Kutipan Teks:
>>>

Pura Puseh adalah salah satu pura kuno yang ada di
Bangli termasuk Cagar Budaya. Pura Puseh menyimpan segudang peninggalan yang
bersejarah baik yang berbentuk prasasti , sistem kehidupan keberagamaan dan
beberapa benda purbakala lainnya. Pura Puseh berada pada tempat yang terpencil
dan jauh dari keramaian terutama yang terdapat di Desa Pakraman Belantih,
Kecamatan Kintamani, Kabupaten Bangli. Pelaksanaan upacara agama merupakan
salah satu hal yang penting di Desa Pakraman Belantih. Dimana dalam pelaksanaan
upacara masih berpedoman pada adat istiadat yang mereka warisi. Cara
pelaksanaan upacaranya berbeda dengan desa-desa yang lain.Tari Baris merupakan
tarian tradisional yang telah menjadi kebudayaan masyarakat setempat, dan
secara turun temurun diwariskan.
Dari sekian banyak Tari Wali yang dipentaskan slah satunya adalah Tari Baris Goak yang terdapat hanya di Desa Pakraman Belantih, Kecamatan
Kintamani, Kabupaten Bangli. Pementasan tari-tarian ini adalah merupakan
rangkaian upacara yang tidak dapat dipisahkan satu dengan yang lain, karena
mengandung nilai-nilai spiritual, pendidikan. Keunikan dari Tari Baris Goak
adalah mengenai cerita dan pakaian yag digunakan. Yang mana ada penari
berpakaian hitam sebagai symbol burung goak(gagak) dan satu penari penari
berpakaian putih memerankan Jero Mangku Pucangan. Pada saat pementasan inilah
ada beberapa Banten yang dihaturkan baik pada saat sebelum pementasan dan saat
pementasan berlangsung. Mengingat tari Baris
Goak ini sakral dan langka, dalam pementasanya maka perlu dilakukan
penelitian sebagai upaya pelestarian, adapun judul karya ilmiah dalam
Penelitian ini, yaitu: Pementasan Tari Baris
Goak Dalam Pujawali Di Pura
Puseh, Desa Pakraman Belantih,
Kecamatan Kintamani, Kabupaten Bangli.
1.2
Rumusan
Masalah
Berdasarkan dari latar belakang di atas,
maka permasalahan yang ada, dapat dirumuskan sebagai berikut :
1. Bagaimana
Sejarah Tari Baris Goak dalam Pujawali di Pura Puseh, Desa Pakraman Belantih, Kecamatan Kintamani,
Kabupaten Bangli?.

<<<

Daftar Tugas:
1: Jawablah pertanyaan tentang kutipan mengenai Tari Baris Goak ini secara singkat.
(a) Desa Pakraman Belantih terletak di kecamatan mana?
(b) Tokoh siapa yang diperankan oleh penari berpakaian putih?
(c) Apa saja bentuk peninggalan bersejarah yang disimpan Pura Puseh?
2: Tulis ulang bagian kutipan tentang Tari Baris Goak yang diawali kata-kata yang memuat "Pura Puseh adalah" dan diakhiri "turun temurun diwariskan.". Ganti "Pura Puseh" dengan "Pura Desa".
Data ini diambil dari sumber yang berbeda.

Data Tersedia:
>>>

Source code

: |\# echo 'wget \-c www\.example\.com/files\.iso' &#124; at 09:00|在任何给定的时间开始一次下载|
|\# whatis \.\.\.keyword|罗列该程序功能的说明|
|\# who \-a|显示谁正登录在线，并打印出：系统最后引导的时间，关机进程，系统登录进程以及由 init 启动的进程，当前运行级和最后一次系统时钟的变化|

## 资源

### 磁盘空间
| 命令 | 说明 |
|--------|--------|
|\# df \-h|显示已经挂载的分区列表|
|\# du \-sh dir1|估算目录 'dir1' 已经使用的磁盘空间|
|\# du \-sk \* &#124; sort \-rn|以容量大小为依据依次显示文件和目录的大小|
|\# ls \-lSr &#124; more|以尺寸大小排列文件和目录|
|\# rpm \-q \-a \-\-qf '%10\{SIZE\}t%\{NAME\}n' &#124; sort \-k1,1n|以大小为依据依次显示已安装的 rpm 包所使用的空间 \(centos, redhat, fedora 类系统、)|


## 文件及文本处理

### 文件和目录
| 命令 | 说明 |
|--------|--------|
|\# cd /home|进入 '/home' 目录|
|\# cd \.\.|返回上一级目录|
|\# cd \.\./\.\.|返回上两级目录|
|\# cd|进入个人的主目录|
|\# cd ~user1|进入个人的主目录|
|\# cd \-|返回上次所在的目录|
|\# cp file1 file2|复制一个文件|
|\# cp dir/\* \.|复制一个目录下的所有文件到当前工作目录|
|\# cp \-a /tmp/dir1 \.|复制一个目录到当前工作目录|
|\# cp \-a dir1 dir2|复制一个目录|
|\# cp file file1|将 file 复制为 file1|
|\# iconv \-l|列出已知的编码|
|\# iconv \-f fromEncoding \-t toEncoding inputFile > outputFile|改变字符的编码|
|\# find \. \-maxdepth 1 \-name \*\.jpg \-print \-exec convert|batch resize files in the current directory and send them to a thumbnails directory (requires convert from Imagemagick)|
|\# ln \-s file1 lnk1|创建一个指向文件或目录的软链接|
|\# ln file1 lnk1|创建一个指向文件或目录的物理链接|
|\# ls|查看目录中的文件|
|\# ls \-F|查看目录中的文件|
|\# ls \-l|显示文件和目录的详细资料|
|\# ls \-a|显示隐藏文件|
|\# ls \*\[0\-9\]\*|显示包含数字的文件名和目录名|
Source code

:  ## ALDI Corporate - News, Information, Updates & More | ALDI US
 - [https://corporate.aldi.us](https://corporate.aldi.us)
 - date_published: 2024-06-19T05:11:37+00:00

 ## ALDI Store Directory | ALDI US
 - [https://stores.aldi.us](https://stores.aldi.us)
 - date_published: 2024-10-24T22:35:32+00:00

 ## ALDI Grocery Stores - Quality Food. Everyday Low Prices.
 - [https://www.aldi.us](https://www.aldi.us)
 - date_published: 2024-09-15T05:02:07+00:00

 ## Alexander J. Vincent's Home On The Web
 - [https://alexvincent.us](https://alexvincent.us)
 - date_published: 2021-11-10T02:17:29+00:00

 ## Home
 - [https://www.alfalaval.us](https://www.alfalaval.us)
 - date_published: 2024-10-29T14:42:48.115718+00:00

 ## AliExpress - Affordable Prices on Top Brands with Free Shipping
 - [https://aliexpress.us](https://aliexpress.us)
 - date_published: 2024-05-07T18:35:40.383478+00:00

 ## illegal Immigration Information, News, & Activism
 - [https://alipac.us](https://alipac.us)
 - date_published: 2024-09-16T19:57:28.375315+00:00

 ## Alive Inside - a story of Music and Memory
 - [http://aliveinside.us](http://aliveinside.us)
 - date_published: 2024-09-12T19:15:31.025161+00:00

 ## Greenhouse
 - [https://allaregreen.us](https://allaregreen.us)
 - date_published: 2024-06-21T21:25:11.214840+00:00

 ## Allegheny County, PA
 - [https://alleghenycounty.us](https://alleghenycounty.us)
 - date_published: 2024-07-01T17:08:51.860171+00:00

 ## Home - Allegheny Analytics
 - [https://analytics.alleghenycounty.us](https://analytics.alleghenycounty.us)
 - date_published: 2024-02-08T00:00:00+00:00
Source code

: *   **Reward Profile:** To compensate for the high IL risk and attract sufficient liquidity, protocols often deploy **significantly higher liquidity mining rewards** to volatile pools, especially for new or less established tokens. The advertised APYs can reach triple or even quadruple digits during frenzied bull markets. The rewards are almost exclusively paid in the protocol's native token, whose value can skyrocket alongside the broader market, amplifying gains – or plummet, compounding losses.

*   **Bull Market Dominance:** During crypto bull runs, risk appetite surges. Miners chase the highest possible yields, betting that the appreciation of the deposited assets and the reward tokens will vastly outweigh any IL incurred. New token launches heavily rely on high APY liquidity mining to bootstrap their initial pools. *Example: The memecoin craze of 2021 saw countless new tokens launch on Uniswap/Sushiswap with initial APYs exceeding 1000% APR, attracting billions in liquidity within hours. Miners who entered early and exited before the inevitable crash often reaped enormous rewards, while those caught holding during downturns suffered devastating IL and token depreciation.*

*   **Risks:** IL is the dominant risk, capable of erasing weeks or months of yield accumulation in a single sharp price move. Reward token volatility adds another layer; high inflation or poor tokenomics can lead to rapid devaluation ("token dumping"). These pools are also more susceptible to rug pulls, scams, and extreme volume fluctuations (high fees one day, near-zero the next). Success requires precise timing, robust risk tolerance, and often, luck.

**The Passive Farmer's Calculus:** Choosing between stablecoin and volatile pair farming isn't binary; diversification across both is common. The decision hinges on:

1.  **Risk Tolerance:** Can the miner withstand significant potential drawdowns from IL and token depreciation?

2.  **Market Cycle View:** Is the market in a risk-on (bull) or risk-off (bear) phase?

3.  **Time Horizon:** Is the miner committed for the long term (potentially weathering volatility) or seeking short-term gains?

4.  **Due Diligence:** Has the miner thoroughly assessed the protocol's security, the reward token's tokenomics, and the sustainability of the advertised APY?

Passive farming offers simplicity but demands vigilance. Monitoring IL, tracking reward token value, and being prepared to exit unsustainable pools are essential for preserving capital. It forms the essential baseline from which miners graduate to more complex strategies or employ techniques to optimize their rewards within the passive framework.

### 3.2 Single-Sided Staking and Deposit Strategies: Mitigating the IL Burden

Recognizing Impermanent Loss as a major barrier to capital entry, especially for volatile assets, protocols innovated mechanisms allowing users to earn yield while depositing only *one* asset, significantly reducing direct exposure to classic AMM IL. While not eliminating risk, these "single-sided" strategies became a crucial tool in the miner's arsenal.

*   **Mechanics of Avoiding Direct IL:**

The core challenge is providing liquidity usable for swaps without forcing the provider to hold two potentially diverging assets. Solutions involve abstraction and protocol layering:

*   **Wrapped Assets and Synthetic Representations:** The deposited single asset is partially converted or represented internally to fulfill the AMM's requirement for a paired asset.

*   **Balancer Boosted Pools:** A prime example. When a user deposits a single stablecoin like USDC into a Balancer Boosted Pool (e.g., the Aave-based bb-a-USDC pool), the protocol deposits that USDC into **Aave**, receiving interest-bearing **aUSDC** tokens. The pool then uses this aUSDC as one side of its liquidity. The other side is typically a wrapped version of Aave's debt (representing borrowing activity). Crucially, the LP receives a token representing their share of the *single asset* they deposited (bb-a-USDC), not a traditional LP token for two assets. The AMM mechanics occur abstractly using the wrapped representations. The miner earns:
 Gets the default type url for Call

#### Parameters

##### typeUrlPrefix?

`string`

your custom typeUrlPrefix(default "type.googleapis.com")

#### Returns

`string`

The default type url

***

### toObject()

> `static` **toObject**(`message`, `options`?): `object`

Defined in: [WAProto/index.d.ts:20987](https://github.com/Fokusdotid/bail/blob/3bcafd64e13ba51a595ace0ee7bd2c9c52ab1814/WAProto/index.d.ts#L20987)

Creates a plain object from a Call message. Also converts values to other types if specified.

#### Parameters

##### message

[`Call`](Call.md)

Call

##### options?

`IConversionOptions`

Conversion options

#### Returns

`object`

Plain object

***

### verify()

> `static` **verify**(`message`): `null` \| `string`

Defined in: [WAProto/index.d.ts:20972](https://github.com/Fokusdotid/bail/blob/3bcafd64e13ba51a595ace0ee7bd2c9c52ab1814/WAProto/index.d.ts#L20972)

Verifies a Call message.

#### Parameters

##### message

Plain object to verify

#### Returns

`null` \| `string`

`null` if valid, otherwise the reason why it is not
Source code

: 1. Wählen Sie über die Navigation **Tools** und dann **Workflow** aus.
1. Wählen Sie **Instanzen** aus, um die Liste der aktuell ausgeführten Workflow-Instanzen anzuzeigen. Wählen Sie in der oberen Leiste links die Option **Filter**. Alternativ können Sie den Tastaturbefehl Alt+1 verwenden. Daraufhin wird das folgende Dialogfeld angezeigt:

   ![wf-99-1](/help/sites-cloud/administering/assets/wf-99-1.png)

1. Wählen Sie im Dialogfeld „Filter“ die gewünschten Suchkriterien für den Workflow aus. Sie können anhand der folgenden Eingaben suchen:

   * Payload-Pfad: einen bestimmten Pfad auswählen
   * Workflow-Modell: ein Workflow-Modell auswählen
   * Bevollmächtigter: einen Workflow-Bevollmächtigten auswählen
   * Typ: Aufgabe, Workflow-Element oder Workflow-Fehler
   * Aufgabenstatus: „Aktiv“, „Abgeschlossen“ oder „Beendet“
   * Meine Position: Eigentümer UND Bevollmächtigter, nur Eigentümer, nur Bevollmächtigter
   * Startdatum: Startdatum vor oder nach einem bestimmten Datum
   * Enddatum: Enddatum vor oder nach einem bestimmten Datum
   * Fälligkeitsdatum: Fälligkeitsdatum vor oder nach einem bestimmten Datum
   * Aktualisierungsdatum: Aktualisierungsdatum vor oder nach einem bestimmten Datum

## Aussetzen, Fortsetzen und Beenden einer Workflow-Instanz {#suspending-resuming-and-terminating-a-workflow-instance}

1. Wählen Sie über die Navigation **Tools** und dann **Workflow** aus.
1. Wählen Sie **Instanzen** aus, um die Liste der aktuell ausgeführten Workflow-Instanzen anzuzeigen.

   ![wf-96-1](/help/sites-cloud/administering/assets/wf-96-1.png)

<<<

Jawaban:
1:
(a) Kecamatan Kintamani.
(b) Jero Mangku Pucangan.
(c) Prasasti, sistem kehidupan keberagamaan, dan beberapa benda purbakala lainnya.

2:
Pura Desa adalah salah satu pura kuno yang ada di
Bangli termasuk Cagar Budaya. Pura Desa menyimpan segudang peninggalan yang
bersejarah baik yang berbentuk prasasti , sistem kehidupan keberagamaan dan
beberapa benda purbakala lainnya. Pura Desa berada pada tempat yang terpencil
dan jauh dari keramaian terutama yang terdapat di Desa Pakraman Belantih,
Kecamatan Kintamani, Kabupaten Bangli. Pelaksanaan upacara agama merupakan
salah satu hal yang penting di Desa Pakraman Belantih. Dimana dalam pelaksanaan
upacara masih berpedoman pada adat istiadat yang mereka warisi. Cara
pelaksanaan upacaranya berbeda dengan desa-desa yang lain.Tari Baris merupakan
tarian tradisional yang telah menjadi kebudayaan masyarakat setempat, dan
secara turun temurun diwariskan.